■ Material supplied ■
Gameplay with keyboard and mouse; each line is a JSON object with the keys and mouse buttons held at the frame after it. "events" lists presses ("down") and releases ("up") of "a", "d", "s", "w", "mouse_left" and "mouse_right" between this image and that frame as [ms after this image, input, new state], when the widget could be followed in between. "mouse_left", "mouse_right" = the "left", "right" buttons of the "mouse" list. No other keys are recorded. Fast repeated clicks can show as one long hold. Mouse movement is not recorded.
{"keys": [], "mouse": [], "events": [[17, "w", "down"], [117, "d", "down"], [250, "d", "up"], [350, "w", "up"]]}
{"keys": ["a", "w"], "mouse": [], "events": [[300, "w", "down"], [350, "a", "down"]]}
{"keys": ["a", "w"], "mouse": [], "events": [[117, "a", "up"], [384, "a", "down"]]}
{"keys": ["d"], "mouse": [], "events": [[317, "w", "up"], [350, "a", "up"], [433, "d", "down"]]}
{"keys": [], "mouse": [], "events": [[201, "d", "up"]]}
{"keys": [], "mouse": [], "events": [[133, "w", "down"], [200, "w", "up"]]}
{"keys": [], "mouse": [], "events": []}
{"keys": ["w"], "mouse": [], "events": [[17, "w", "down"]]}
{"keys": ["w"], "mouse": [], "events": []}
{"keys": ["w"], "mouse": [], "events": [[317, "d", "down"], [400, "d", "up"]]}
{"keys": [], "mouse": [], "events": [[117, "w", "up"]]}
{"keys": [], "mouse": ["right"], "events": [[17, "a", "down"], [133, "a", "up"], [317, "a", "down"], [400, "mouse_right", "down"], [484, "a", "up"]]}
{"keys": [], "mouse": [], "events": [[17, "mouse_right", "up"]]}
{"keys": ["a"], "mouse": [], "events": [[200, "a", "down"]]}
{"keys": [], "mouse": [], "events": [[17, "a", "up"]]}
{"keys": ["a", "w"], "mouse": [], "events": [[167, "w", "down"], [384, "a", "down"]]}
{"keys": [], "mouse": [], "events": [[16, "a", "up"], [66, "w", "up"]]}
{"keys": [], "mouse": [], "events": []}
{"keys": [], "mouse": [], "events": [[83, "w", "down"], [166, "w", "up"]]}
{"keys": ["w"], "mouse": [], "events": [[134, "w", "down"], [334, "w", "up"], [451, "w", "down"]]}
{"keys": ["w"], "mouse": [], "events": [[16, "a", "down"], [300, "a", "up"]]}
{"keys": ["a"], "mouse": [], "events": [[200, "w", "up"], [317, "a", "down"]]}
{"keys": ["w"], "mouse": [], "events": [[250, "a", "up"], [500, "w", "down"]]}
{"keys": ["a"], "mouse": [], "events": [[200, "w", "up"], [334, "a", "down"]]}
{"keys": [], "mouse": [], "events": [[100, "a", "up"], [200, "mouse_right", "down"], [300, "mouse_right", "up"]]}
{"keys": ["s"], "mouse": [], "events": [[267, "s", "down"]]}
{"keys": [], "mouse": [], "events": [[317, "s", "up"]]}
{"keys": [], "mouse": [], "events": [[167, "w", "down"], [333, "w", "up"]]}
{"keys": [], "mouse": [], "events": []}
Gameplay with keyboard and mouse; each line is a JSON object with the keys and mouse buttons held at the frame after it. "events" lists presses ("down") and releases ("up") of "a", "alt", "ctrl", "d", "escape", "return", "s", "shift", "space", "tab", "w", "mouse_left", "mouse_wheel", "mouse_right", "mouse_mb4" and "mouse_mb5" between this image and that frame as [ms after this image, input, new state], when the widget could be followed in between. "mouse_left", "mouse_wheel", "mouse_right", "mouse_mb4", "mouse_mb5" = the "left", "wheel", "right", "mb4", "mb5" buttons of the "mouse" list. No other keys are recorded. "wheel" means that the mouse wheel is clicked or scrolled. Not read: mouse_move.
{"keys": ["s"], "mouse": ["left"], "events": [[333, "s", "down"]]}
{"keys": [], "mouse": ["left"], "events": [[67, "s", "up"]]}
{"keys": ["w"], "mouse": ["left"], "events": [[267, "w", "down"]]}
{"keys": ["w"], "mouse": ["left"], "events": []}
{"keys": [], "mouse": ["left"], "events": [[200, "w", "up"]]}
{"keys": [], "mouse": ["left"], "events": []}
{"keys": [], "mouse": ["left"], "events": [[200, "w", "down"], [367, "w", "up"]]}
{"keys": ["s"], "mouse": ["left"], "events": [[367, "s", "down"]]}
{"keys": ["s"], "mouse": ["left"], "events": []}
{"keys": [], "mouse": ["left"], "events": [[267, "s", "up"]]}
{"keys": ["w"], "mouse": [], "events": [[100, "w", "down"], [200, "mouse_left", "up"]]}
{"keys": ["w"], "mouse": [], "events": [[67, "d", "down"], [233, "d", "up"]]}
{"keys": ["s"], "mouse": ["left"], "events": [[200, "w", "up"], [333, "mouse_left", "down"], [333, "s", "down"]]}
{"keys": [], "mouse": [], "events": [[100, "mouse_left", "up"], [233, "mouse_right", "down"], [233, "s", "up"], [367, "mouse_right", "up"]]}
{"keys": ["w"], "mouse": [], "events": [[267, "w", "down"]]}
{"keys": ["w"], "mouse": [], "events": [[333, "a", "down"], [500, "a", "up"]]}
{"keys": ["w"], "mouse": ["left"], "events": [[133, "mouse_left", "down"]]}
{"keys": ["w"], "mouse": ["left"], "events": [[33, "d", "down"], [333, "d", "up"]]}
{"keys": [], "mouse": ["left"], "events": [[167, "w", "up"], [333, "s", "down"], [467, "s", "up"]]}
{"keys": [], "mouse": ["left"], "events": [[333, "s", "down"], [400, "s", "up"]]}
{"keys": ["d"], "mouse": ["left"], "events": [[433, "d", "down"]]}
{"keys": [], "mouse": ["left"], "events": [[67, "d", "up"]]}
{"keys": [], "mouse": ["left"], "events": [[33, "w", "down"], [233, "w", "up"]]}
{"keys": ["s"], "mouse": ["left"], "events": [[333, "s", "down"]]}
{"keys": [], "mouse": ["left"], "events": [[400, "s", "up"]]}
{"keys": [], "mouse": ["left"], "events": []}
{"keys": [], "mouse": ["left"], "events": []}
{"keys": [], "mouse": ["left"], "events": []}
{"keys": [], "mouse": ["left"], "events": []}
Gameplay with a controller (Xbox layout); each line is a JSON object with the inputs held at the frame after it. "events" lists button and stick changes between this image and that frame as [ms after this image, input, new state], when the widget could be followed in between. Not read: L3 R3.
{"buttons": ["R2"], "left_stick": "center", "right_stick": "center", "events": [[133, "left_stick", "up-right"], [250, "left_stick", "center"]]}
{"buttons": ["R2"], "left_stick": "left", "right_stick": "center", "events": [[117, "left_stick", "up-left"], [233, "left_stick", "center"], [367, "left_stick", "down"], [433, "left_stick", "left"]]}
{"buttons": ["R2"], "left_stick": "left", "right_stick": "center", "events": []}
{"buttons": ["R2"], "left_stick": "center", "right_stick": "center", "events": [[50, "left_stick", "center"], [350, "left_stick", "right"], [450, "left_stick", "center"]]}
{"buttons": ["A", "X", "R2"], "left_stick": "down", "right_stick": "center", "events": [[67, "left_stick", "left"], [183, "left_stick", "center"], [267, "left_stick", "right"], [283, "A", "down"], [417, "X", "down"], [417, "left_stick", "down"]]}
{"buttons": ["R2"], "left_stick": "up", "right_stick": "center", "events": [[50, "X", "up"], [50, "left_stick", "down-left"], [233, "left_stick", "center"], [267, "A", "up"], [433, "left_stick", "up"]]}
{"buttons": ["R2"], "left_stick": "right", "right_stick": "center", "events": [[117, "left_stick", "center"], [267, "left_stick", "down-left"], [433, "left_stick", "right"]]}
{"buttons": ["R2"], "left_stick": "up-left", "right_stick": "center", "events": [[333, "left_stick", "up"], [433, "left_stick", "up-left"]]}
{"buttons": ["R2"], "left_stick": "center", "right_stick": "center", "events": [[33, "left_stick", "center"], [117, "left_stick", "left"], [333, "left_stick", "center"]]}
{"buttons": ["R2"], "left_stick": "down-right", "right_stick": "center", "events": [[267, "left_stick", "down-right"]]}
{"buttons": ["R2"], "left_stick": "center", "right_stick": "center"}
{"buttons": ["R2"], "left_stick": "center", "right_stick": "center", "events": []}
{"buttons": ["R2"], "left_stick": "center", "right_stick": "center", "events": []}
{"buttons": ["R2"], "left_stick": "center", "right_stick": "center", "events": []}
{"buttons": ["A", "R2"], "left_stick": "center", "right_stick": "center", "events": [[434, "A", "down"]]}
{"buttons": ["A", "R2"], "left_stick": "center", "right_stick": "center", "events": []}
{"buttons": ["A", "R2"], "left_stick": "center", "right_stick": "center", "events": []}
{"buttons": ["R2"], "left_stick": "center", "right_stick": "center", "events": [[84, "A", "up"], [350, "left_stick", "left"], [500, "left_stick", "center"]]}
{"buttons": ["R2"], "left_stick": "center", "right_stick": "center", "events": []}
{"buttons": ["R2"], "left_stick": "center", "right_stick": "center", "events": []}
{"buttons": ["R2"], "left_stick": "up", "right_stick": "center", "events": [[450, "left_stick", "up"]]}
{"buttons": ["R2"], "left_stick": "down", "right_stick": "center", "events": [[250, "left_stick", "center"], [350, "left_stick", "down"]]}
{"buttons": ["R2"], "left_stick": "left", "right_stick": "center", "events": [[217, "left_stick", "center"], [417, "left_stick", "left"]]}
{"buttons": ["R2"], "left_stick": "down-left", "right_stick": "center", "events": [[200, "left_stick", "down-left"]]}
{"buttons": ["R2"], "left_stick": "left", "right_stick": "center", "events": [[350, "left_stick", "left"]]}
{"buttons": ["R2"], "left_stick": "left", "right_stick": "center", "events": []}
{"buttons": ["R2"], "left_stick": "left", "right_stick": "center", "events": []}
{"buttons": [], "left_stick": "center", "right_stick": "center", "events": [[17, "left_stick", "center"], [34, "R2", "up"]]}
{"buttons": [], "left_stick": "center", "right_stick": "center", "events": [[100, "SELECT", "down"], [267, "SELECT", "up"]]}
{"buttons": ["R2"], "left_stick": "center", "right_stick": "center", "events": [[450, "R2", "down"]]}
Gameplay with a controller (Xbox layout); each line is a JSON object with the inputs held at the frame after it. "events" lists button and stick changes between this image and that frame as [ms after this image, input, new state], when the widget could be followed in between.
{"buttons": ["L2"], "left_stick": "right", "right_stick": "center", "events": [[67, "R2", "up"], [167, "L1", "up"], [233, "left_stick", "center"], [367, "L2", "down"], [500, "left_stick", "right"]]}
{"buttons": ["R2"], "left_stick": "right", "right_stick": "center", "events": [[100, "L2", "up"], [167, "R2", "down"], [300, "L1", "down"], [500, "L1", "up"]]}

■ The problem ■
Find every line above that contains the word "other", and return each one.

■ Response ■
Gameplay with keyboard and mouse; each line is a JSON object with the keys and mouse buttons held at the frame after it. "events" lists presses ("down") and releases ("up") of "a", "d", "s", "w", "mouse_left" and "mouse_right" between this image and that frame as [ms after this image, input, new state], when the widget could be followed in between. "mouse_left", "mouse_right" = the "left", "right" buttons of the "mouse" list. No other keys are recorded. Fast repeated clicks can show as one long hold. Mouse movement is not recorded.
Gameplay with keyboard and mouse; each line is a JSON object with the keys and mouse buttons held at the frame after it. "events" lists presses ("down") and releases ("up") of "a", "alt", "ctrl", "d", "escape", "return", "s", "shift", "space", "tab", "w", "mouse_left", "mouse_wheel", "mouse_right", "mouse_mb4" and "mouse_mb5" between this image and that frame as [ms after this image, input, new state], when the widget could be followed in between. "mouse_left", "mouse_wheel", "mouse_right", "mouse_mb4", "mouse_mb5" = the "left", "wheel", "right", "mb4", "mb5" buttons of the "mouse" list. No other keys are recorded. "wheel" means that the mouse wheel is clicked or scrolled. Not read: mouse_move.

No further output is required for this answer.